Group Satisfied, Legislator Says

Indiana Secretary of State Todd Rokita apologized to a group of black state lawmakers Wednesday for his use of a slavery reference to describe black voting trends, the group's chairman said.

"He apologized to our satisfaction. We do believe he was sincere in his apology," state Rep. Vernon Smith, D-Gary, told reporters after Rokita met privately with 11 members of the Indiana Black Legislative Caucus.

Rokita issued a written statement saying he was grateful for the opportunity to meet with the group and for its members accepting his apology.

"I take to heart the candid, positive conversation, and I look forward to working with all of the members of the Caucus in the future," Rokita said.

During a speech last week at the Daviess County annual Lincoln Day Dinner, Rokita said 90 percent of blacks vote Democrat and questioned why. "How can that be?" Rokita said. "90 to 10. Who's the master and who's the slave in that relationship? How can that be healthy?"

Rokita said Monday that his message about the black vote was meant to encourage the Republican Party to continue its efforts to diversify, in part by reaching out to blacks.

But, he said, "The word choice that I used in one part of those remarks was poor, and if I offended anyone then I ask their forgiveness for what was an insensitive metaphor."

Several black lawmakers said they did not consider that an apology.

Rokita on Tuesday visited radio talk shows and said he would use whatever words necessary -- "sorry," "apologize," or "mea culpa" -- to express remorse for using the slavery reference.
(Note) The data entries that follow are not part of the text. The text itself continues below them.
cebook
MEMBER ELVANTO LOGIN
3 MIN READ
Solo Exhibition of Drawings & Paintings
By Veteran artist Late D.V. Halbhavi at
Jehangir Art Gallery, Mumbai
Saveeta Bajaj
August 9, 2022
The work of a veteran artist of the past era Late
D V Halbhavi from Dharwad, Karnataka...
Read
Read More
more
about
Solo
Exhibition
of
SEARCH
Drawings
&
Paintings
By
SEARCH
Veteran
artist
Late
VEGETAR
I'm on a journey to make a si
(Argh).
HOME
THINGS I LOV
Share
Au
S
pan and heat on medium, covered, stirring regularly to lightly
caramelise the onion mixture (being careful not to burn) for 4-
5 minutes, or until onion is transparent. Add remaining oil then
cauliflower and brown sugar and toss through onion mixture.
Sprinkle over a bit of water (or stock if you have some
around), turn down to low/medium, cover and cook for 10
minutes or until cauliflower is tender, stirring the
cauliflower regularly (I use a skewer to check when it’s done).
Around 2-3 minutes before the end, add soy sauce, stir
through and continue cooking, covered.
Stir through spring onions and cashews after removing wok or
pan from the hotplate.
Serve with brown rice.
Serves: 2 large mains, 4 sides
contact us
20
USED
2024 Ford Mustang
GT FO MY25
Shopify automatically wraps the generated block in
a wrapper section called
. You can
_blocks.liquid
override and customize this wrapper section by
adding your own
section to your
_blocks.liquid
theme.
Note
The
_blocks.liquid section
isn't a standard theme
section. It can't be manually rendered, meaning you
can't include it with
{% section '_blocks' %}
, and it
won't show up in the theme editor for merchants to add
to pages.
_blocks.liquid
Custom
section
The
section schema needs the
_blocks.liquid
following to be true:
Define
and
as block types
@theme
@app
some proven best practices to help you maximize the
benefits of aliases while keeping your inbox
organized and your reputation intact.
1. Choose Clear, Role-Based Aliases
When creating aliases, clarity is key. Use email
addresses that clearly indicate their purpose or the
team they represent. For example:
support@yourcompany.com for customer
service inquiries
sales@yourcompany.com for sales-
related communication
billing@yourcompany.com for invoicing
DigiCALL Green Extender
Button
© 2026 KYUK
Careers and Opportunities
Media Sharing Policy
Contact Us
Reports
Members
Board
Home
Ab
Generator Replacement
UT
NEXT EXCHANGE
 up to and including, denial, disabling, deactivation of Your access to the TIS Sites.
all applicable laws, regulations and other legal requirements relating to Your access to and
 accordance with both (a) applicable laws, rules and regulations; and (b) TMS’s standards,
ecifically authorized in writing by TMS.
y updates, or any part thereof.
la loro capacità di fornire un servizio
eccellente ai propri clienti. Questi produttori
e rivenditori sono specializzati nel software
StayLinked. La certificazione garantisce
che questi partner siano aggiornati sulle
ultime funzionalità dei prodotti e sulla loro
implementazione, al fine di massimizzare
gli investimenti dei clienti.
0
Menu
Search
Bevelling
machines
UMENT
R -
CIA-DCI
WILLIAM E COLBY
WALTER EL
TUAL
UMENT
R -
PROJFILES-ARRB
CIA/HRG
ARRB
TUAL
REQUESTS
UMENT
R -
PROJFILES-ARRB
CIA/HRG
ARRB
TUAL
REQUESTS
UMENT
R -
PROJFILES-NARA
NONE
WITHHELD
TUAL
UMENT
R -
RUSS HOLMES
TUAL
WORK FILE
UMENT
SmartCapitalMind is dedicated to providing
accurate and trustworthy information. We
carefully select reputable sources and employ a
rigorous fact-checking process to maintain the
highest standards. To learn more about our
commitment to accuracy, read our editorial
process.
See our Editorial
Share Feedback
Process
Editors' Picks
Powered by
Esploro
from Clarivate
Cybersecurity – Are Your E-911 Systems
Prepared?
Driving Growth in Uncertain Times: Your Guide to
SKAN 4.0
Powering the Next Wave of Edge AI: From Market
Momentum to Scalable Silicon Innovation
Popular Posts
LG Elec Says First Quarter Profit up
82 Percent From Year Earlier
He spent about a half-hour on black-oriented radio station WTLC-AM in Indianapolis, and when asked by the program host if he was sorry for the remark, he said, "Absolutely." He said he was trying to be positive and "it came out the wrong way."

Smith said Rokita called him and told him that he wanted to speak individually with each black legislator, but Smith suggested he meet with the Black Caucus as a group instead. He said Rokita rearranged his schedule Wednesday to do so.

Smith said the group "sensitized" Rokita to some African-American concerns and told him that his office should reflect the diversity of the state. There are 50 whites who work for the office, two blacks, two Asians, one Latino and one Indian, according to the office.

Rokita suggested that the Black Caucus recommend some future employees, according to Smith.

Smith said the group of black legislators considered the matter over, but "we made it pretty crystal clear to him that we don't see ourselves as servants of the Democratic Party."

"We see the Democratic Party as meeting the needs of minorities," Smith said.

Smith said it is time to put the issue of Rokita's remark to rest.

"I think there are greater issues -- education, health, economics for the black community -- that are more important than us spending all this time on a slip of the lip," Smith said. "I do believe that we all make mistakes (and) that if we expect to be forgiven, we need to forgive."